▸ EXERCISE PROMPT:
Pick out and copy each line of the material that contains the word "Sofa". Matches must have the same case.

▸ TASK INPUT:
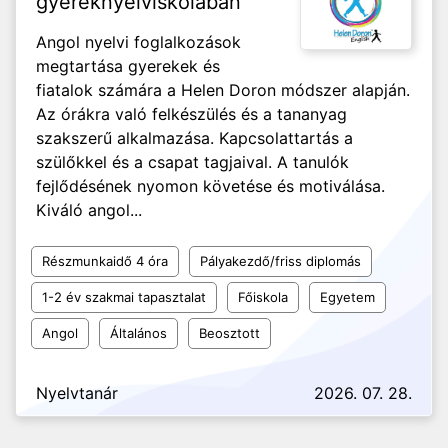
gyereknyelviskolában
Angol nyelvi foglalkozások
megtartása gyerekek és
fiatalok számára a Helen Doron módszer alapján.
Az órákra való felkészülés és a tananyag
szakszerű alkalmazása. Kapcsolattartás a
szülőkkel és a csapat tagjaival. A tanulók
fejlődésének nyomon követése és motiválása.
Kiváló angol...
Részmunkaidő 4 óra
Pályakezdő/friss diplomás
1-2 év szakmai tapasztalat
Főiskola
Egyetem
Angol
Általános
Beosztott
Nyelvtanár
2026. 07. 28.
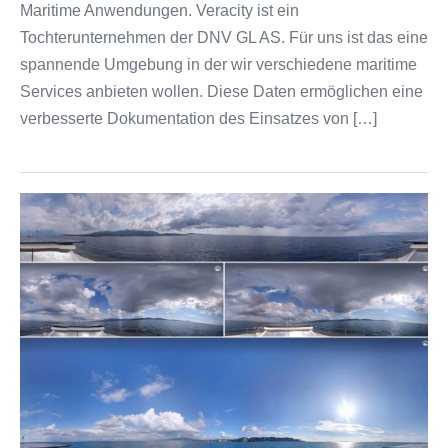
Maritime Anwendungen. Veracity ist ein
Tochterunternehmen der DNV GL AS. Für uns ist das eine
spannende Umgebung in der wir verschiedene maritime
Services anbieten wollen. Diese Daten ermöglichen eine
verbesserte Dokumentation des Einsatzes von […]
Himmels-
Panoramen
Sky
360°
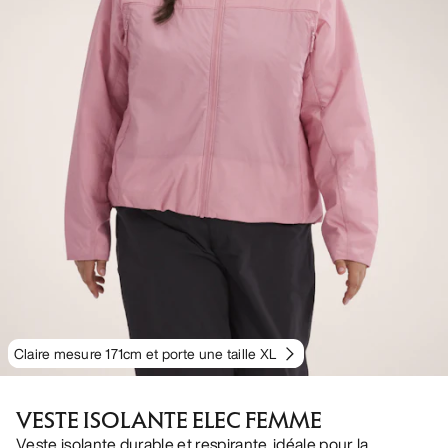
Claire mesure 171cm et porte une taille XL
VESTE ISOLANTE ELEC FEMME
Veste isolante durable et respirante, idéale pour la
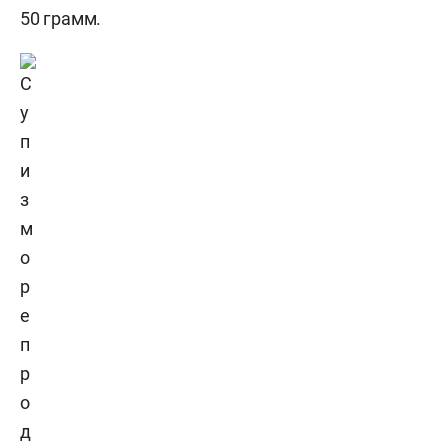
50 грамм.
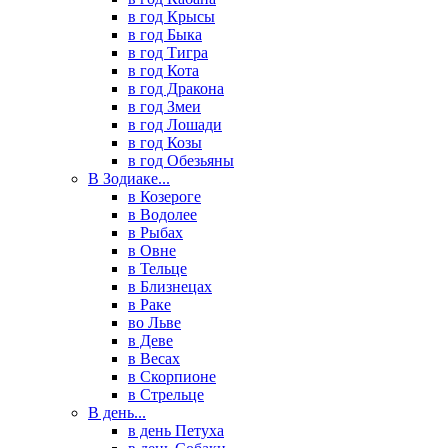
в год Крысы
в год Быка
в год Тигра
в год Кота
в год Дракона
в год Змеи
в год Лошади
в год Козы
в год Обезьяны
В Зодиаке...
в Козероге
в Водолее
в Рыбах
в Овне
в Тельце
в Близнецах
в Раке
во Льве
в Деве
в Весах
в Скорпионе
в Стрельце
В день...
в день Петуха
--
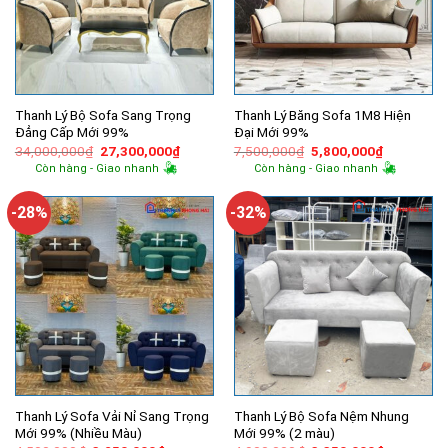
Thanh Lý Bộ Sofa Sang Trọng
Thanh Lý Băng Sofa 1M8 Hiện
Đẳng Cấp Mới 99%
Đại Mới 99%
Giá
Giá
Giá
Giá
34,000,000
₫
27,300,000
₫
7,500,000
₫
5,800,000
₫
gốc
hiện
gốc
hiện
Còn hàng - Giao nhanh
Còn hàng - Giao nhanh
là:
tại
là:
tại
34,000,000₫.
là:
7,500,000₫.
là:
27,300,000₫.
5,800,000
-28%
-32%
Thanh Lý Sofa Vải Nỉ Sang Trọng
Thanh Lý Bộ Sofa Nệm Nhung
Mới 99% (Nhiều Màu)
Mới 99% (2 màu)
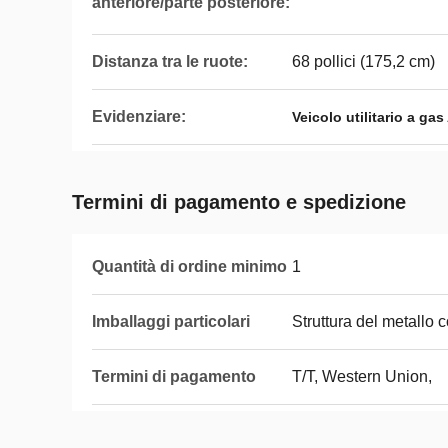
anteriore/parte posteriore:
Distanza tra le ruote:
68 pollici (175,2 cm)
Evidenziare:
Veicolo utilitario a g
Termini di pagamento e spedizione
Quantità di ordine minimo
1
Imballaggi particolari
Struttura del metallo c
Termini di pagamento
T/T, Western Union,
* * *
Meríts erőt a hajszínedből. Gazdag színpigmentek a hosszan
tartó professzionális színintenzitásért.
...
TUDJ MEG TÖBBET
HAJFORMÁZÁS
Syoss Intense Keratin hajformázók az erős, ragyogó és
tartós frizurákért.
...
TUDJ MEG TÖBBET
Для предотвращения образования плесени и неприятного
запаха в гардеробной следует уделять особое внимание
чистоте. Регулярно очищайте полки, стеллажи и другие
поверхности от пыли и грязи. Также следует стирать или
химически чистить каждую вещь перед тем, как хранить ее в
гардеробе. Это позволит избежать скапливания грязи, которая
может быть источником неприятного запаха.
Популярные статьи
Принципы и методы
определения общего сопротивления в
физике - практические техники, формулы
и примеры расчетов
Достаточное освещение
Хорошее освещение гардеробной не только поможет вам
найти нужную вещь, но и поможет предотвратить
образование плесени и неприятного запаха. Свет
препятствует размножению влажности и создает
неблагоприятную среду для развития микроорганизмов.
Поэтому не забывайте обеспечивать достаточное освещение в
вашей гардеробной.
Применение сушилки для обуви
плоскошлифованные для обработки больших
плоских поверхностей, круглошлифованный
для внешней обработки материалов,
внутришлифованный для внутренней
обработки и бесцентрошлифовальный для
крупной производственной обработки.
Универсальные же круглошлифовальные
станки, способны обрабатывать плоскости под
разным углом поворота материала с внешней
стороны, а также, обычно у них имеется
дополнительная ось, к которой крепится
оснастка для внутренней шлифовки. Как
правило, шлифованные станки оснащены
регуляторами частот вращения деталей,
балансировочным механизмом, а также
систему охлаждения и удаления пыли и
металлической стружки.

▸ TASK RESULT:
Thanh Lý Bộ Sofa Sang Trọng
Thanh Lý Băng Sofa 1M8 Hiện
Thanh Lý Sofa Vải Nỉ Sang Trọng
Thanh Lý Bộ Sofa Nệm Nhung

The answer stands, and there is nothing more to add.